How to complete this task:
Whenever "питания" occurs in a line of the material, list that line.

══ Input data ══

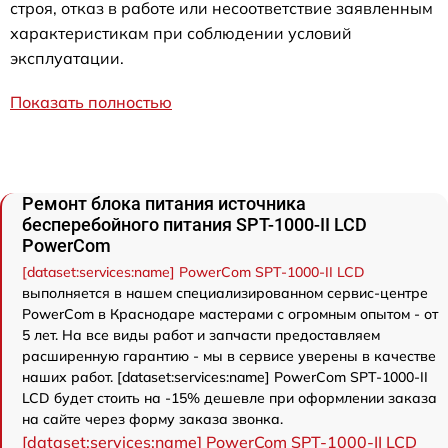
строя, отказ в работе или несоответствие заявленным
характеристикам при соблюдении условий
эксплуатации.
Показать полностью
Ремонт блока питания источника
бесперебойного питания SPT-1000-II LCD
PowerCom
[dataset:services:name] PowerCom SPT-1000-II LCD
выполняется в нашем специализированном сервис-центре
PowerCom в Краснодаре мастерами с огромным опытом - от
5 лет. На все виды работ и запчасти предоставляем
расширенную гарантию - мы в сервисе уверены в качестве
наших работ. [dataset:services:name] PowerCom SPT-1000-II
LCD будет стоить на -15% дешевле при оформлении заказа
на сайте через форму заказа звонка.
[dataset:services:name] PowerCom SPT-1000-II LCD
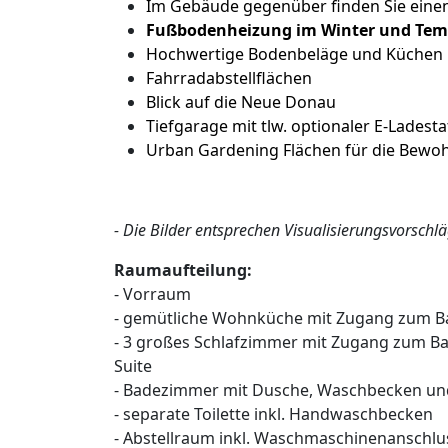
Im Gebäude gegenüber finden Sie eine
Fußbodenheizung im Winter und Te
Hochwertige Bodenbeläge und Küchen
Fahrradabstellflächen
Blick auf die Neue Donau
Tiefgarage mit tlw. optionaler E-Ladesta
Urban Gardening Flächen für die Bewo
- Die Bilder entsprechen Visualisierungsvorschl
Raumaufteilung:
- Vorraum
- gemütliche Wohnküche mit Zugang zum B
- 3 großes Schlafzimmer mit Zugang zum Ba
Suite
- Badezimmer mit Dusche, Waschbecken und
- separate Toilette inkl. Handwaschbecken
- Abstellraum inkl. Waschmaschinenanschlu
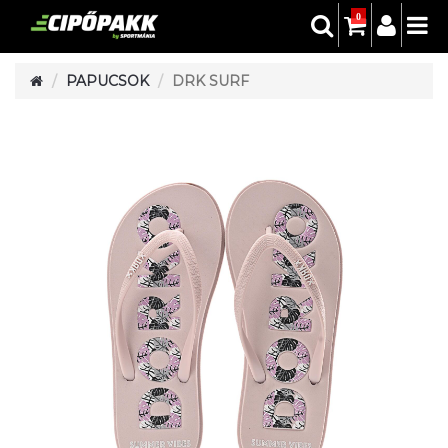
0
PAPUCSOK
DRK SURF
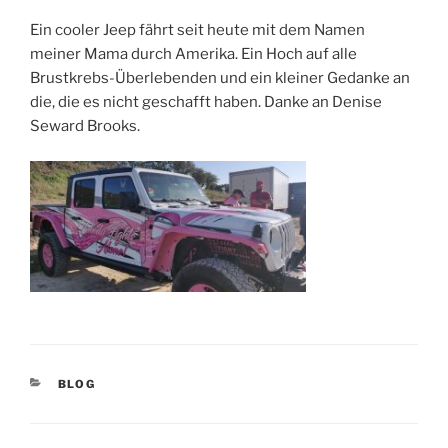
Ein cooler Jeep fährt seit heute mit dem Namen
meiner Mama durch Amerika. Ein Hoch auf alle
Brustkrebs-Überlebenden und ein kleiner Gedanke an
die, die es nicht geschafft haben. Danke an Denise
Seward Brooks.
CATEGORIES
BLOG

═══

Solution below:
Ремонт блока питания источника
бесперебойного питания SPT-1000-II LCD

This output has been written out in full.